[TO DO] Give back nothing but the number of lines in these entries that contain the word "豊後大野市".
DATA Block Start
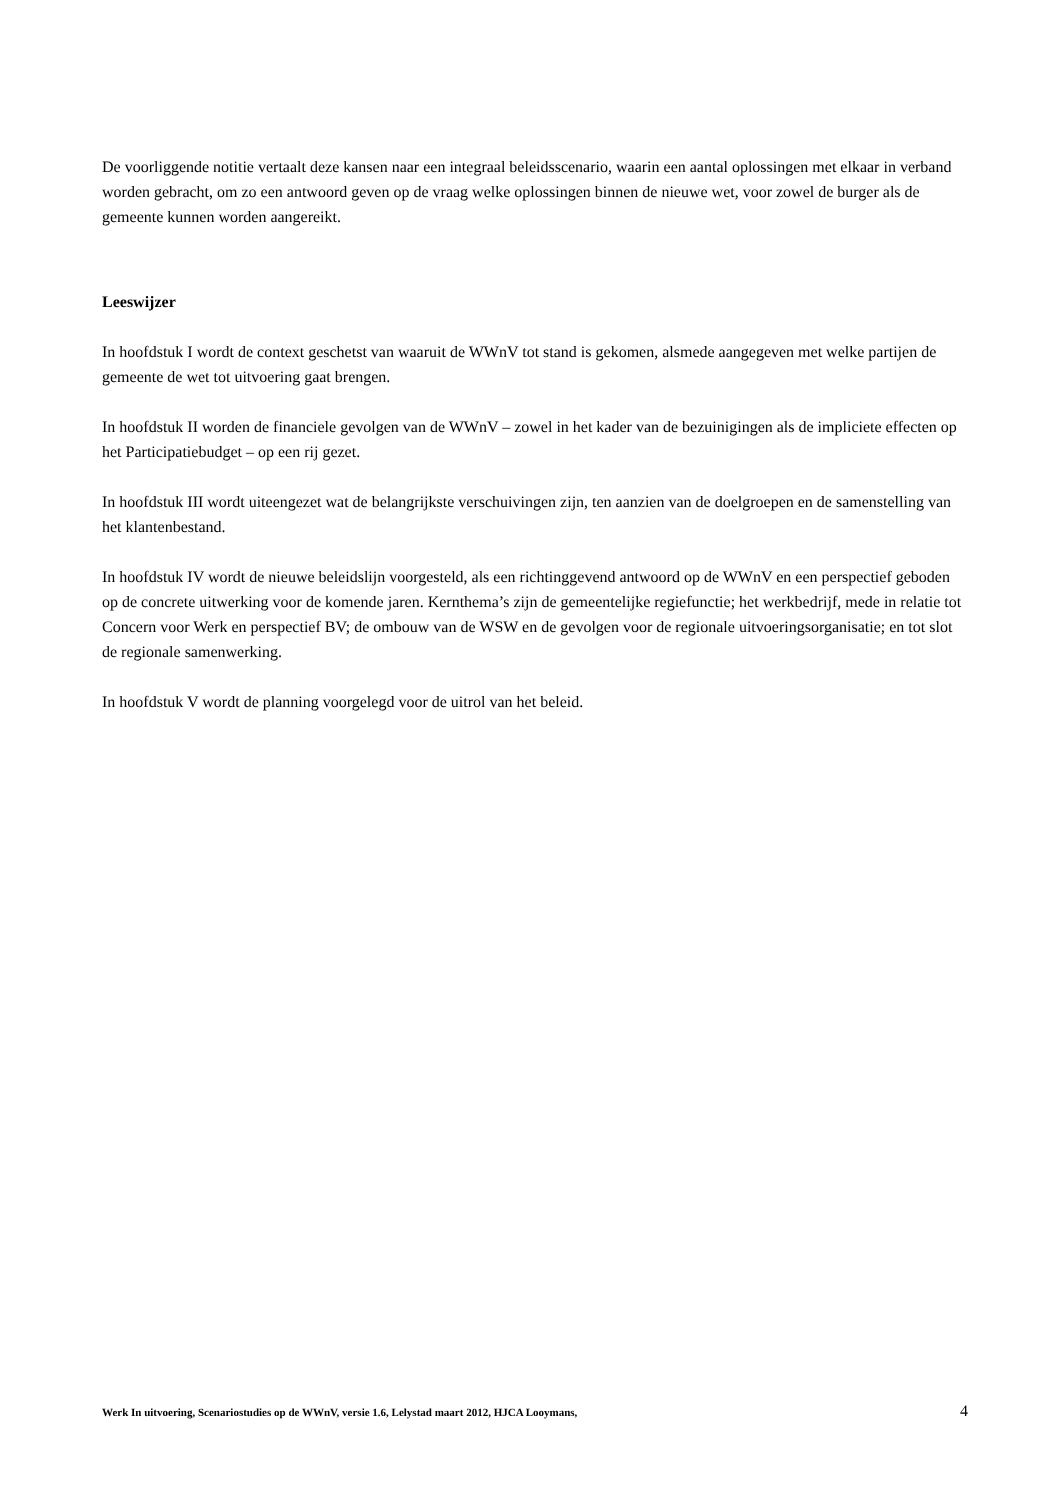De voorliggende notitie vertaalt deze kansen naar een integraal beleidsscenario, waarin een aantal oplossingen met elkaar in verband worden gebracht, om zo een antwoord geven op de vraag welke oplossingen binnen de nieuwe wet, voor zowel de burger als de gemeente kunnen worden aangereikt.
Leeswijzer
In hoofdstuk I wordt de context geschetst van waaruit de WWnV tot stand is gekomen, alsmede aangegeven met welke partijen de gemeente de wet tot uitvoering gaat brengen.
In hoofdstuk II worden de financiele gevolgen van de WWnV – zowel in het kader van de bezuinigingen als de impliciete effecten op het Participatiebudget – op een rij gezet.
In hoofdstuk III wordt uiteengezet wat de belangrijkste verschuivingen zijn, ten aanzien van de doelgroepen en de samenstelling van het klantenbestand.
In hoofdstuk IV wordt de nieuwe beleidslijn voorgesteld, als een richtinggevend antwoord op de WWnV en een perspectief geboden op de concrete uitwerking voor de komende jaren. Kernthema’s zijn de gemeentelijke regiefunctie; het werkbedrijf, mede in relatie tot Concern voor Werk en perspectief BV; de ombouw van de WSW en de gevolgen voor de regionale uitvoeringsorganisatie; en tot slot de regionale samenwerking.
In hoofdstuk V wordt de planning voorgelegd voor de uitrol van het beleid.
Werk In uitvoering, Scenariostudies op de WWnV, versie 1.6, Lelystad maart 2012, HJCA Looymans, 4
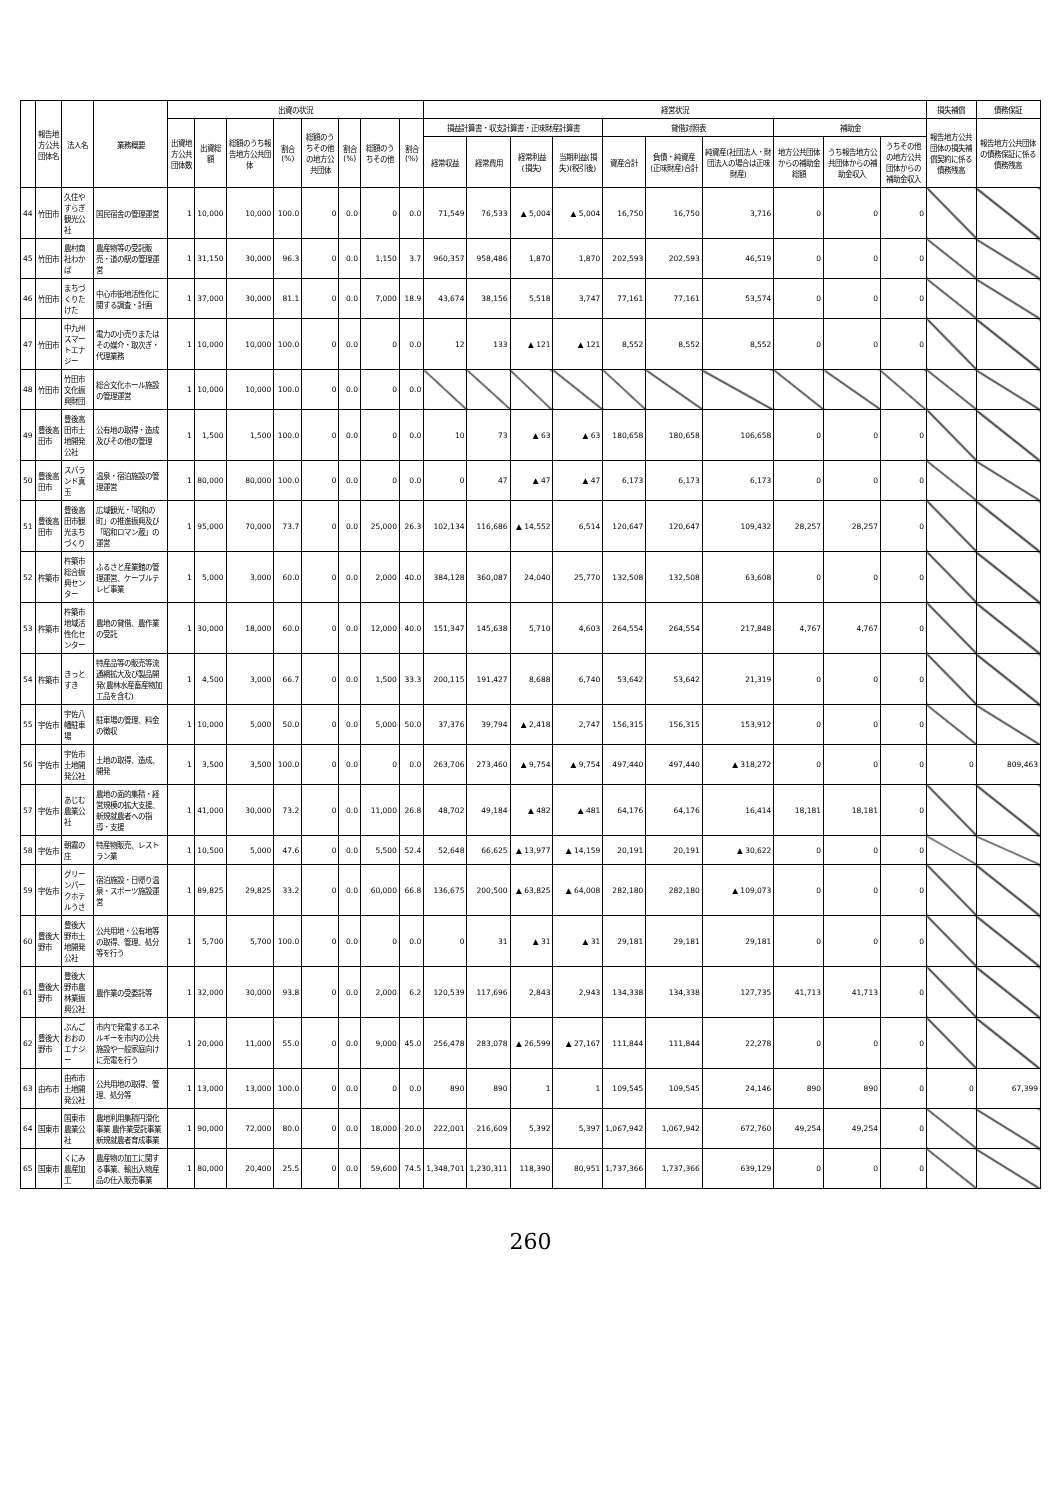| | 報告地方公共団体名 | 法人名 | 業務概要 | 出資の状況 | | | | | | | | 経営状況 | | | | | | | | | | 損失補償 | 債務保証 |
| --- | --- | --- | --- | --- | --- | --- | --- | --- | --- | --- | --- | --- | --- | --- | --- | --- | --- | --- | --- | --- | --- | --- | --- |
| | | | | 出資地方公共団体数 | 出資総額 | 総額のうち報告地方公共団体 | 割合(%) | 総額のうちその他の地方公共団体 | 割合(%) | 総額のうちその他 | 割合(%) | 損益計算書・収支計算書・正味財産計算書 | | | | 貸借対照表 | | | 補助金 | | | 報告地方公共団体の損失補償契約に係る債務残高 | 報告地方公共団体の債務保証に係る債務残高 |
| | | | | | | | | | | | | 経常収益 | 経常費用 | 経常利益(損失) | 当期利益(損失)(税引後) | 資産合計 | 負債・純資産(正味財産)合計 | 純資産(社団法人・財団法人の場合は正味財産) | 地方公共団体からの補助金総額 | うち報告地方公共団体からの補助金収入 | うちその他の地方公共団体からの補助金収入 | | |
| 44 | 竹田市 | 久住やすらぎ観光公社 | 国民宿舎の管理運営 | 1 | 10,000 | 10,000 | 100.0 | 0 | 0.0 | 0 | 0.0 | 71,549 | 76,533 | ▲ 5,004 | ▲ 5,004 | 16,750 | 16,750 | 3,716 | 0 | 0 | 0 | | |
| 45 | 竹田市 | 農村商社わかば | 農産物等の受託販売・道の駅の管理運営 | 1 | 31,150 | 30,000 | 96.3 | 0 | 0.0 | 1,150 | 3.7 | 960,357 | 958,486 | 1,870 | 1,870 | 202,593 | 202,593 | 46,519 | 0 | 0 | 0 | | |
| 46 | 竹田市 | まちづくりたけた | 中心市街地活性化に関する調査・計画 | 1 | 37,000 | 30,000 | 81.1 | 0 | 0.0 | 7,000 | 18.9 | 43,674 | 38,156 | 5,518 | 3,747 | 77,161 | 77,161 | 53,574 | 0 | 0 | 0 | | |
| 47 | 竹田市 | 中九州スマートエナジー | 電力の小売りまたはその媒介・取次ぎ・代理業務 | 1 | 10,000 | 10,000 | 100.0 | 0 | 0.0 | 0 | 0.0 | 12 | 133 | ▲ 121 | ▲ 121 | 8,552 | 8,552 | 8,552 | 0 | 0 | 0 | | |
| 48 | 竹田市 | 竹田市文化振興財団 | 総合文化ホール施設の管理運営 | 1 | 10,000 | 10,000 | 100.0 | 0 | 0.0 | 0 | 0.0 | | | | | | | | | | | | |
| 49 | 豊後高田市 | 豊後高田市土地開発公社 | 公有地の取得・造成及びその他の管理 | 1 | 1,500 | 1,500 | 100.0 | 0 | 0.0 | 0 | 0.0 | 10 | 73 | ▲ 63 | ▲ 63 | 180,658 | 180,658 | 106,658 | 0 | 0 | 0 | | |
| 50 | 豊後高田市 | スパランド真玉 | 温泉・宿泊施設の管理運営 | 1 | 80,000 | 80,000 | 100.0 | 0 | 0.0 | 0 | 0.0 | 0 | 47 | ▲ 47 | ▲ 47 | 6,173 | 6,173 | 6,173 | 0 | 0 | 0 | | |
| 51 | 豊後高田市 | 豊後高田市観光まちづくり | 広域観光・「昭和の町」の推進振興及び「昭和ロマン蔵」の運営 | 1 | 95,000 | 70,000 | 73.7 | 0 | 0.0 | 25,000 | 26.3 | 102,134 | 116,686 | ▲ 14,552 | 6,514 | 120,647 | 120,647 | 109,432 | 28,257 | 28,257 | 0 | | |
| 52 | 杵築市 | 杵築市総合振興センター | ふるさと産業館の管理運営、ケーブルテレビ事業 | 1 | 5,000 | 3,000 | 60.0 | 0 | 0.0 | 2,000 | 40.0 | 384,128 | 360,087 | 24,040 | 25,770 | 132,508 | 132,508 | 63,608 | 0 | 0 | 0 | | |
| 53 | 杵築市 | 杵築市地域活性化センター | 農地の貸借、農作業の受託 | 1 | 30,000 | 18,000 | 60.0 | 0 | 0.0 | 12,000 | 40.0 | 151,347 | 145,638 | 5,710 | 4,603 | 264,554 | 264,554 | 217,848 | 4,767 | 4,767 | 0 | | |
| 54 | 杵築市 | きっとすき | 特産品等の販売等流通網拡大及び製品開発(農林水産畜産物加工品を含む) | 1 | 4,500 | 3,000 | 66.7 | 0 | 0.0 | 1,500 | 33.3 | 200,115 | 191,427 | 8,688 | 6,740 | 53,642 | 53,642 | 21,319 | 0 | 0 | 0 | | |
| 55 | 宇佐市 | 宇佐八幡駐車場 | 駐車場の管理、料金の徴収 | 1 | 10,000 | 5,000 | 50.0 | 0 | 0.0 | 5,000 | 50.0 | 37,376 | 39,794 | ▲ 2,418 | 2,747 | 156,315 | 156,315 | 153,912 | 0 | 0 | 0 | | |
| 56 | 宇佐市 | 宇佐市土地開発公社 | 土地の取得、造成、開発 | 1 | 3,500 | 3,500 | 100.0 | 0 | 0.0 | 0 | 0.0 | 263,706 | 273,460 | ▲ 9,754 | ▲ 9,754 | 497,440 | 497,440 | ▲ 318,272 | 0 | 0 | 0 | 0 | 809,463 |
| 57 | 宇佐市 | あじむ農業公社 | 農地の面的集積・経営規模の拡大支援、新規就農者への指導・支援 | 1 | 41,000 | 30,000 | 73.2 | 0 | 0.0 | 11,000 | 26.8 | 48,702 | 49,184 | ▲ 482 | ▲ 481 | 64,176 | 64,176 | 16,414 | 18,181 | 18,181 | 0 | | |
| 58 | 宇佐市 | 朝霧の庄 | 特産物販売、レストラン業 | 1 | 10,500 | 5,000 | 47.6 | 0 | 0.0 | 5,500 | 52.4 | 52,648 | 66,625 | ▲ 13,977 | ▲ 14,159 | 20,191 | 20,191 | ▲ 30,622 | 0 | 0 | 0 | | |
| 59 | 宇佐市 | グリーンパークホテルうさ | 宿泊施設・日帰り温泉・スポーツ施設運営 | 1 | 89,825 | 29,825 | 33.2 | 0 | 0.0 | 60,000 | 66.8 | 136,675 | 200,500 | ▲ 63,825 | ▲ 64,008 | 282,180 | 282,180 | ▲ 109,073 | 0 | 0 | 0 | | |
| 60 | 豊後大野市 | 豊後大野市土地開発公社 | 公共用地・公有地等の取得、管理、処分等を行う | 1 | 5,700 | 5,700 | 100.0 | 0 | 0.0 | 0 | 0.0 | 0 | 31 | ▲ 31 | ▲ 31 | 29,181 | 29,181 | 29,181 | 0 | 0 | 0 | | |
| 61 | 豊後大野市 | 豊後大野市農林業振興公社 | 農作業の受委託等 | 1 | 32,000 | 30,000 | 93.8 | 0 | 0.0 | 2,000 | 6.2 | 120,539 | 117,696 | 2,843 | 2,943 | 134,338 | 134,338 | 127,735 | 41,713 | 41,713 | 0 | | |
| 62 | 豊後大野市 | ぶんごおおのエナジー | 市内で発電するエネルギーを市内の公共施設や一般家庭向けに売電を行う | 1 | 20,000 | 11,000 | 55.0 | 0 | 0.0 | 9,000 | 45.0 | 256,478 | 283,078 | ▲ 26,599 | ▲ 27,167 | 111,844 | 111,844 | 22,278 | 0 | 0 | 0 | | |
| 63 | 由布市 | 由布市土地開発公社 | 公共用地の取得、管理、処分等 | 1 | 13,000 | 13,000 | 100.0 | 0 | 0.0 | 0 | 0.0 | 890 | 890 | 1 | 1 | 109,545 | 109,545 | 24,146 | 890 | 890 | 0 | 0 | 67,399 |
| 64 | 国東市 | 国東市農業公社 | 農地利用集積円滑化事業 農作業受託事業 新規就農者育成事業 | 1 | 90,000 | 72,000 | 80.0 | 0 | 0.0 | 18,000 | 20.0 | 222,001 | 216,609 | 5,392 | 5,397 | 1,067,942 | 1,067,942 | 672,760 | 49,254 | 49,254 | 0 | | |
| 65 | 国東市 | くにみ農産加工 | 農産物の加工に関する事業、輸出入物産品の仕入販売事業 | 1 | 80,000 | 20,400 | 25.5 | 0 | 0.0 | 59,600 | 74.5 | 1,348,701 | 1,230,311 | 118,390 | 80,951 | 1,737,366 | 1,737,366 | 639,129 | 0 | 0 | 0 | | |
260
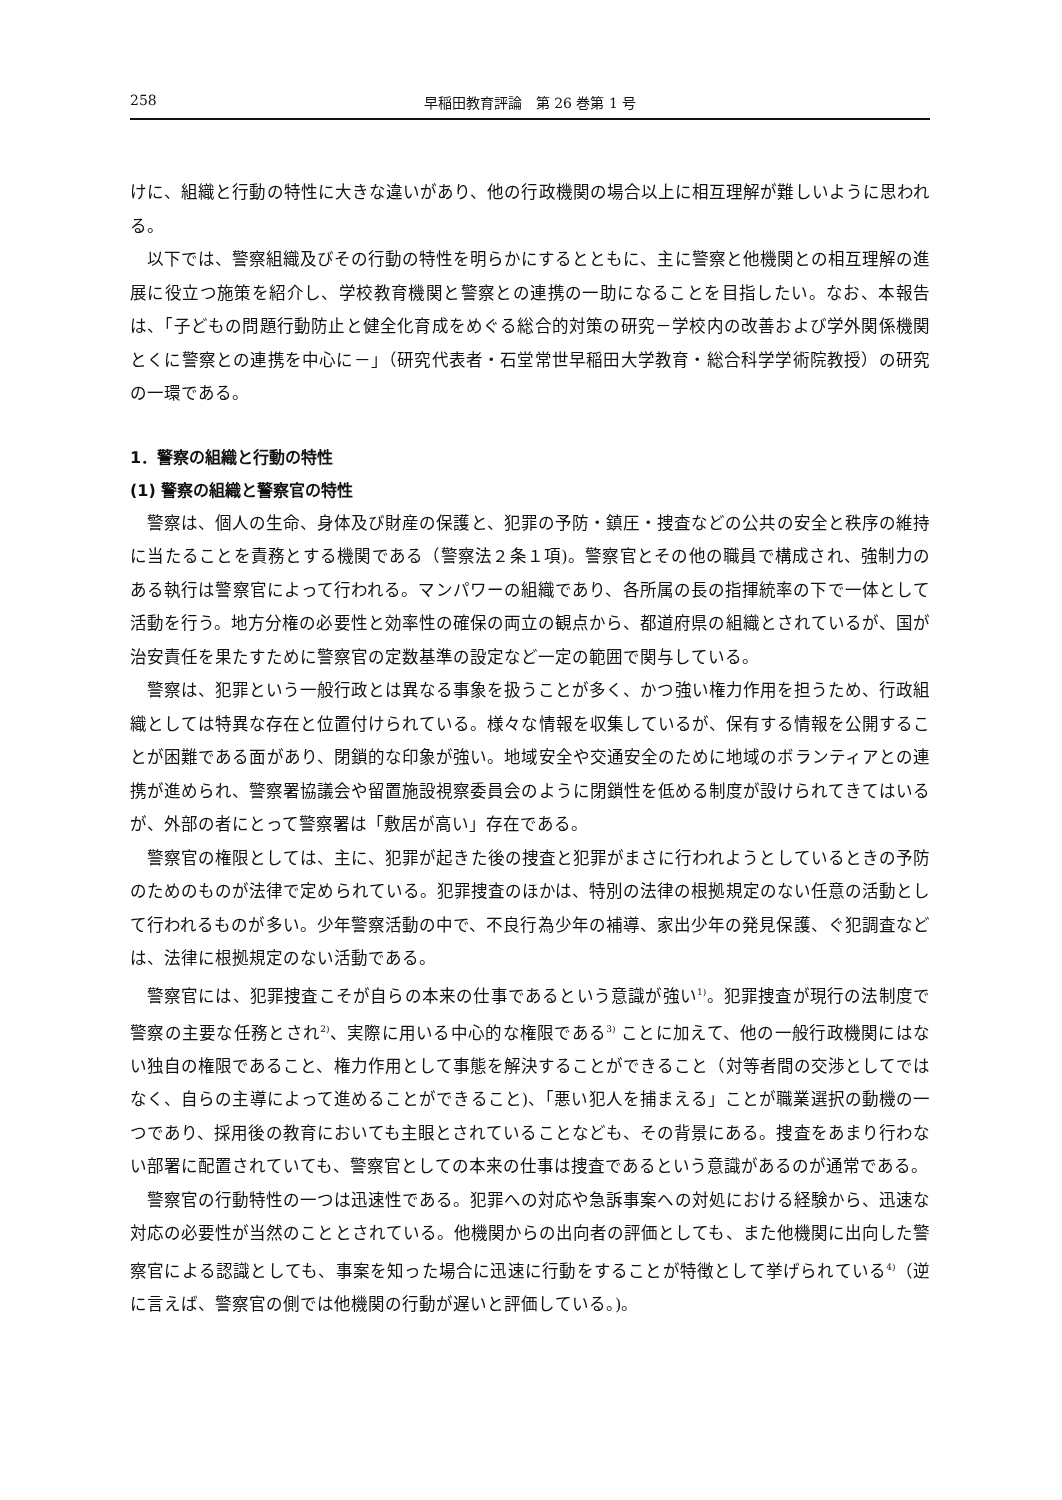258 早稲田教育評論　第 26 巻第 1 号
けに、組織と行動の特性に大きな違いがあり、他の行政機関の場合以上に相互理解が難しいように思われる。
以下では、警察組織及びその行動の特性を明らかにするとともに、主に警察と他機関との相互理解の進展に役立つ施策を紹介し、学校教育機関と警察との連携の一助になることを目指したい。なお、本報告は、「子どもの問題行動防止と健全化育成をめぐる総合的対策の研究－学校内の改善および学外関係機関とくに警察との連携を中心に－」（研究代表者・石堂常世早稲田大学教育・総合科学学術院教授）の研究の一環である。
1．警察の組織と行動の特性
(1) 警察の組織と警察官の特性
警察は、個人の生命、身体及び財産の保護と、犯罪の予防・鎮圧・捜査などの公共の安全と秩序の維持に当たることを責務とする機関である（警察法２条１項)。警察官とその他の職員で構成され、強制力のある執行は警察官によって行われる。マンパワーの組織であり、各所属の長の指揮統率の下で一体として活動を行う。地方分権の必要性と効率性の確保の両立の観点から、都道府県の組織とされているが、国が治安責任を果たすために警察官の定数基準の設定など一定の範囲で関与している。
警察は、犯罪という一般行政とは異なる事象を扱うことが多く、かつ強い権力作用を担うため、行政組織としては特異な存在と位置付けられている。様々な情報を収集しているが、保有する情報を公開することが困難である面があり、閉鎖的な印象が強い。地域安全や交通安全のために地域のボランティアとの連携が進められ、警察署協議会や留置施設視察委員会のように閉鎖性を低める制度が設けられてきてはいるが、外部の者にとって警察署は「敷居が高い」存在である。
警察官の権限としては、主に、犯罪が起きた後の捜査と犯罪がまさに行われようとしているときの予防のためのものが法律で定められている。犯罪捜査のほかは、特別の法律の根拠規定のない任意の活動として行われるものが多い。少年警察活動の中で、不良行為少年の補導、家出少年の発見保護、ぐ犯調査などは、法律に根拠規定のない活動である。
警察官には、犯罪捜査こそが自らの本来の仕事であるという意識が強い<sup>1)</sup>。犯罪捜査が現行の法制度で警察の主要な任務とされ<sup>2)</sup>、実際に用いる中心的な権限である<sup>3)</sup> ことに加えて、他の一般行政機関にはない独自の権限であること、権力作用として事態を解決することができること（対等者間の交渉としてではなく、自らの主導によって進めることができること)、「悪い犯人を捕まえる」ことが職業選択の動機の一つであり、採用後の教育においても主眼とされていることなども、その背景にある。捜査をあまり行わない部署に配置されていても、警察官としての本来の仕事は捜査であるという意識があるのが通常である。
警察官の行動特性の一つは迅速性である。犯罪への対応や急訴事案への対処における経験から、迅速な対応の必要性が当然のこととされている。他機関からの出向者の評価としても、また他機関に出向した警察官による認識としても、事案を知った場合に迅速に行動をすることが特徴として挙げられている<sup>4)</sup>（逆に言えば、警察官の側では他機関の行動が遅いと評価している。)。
DATA Block End
[OUTPUT OF THE TASK] 3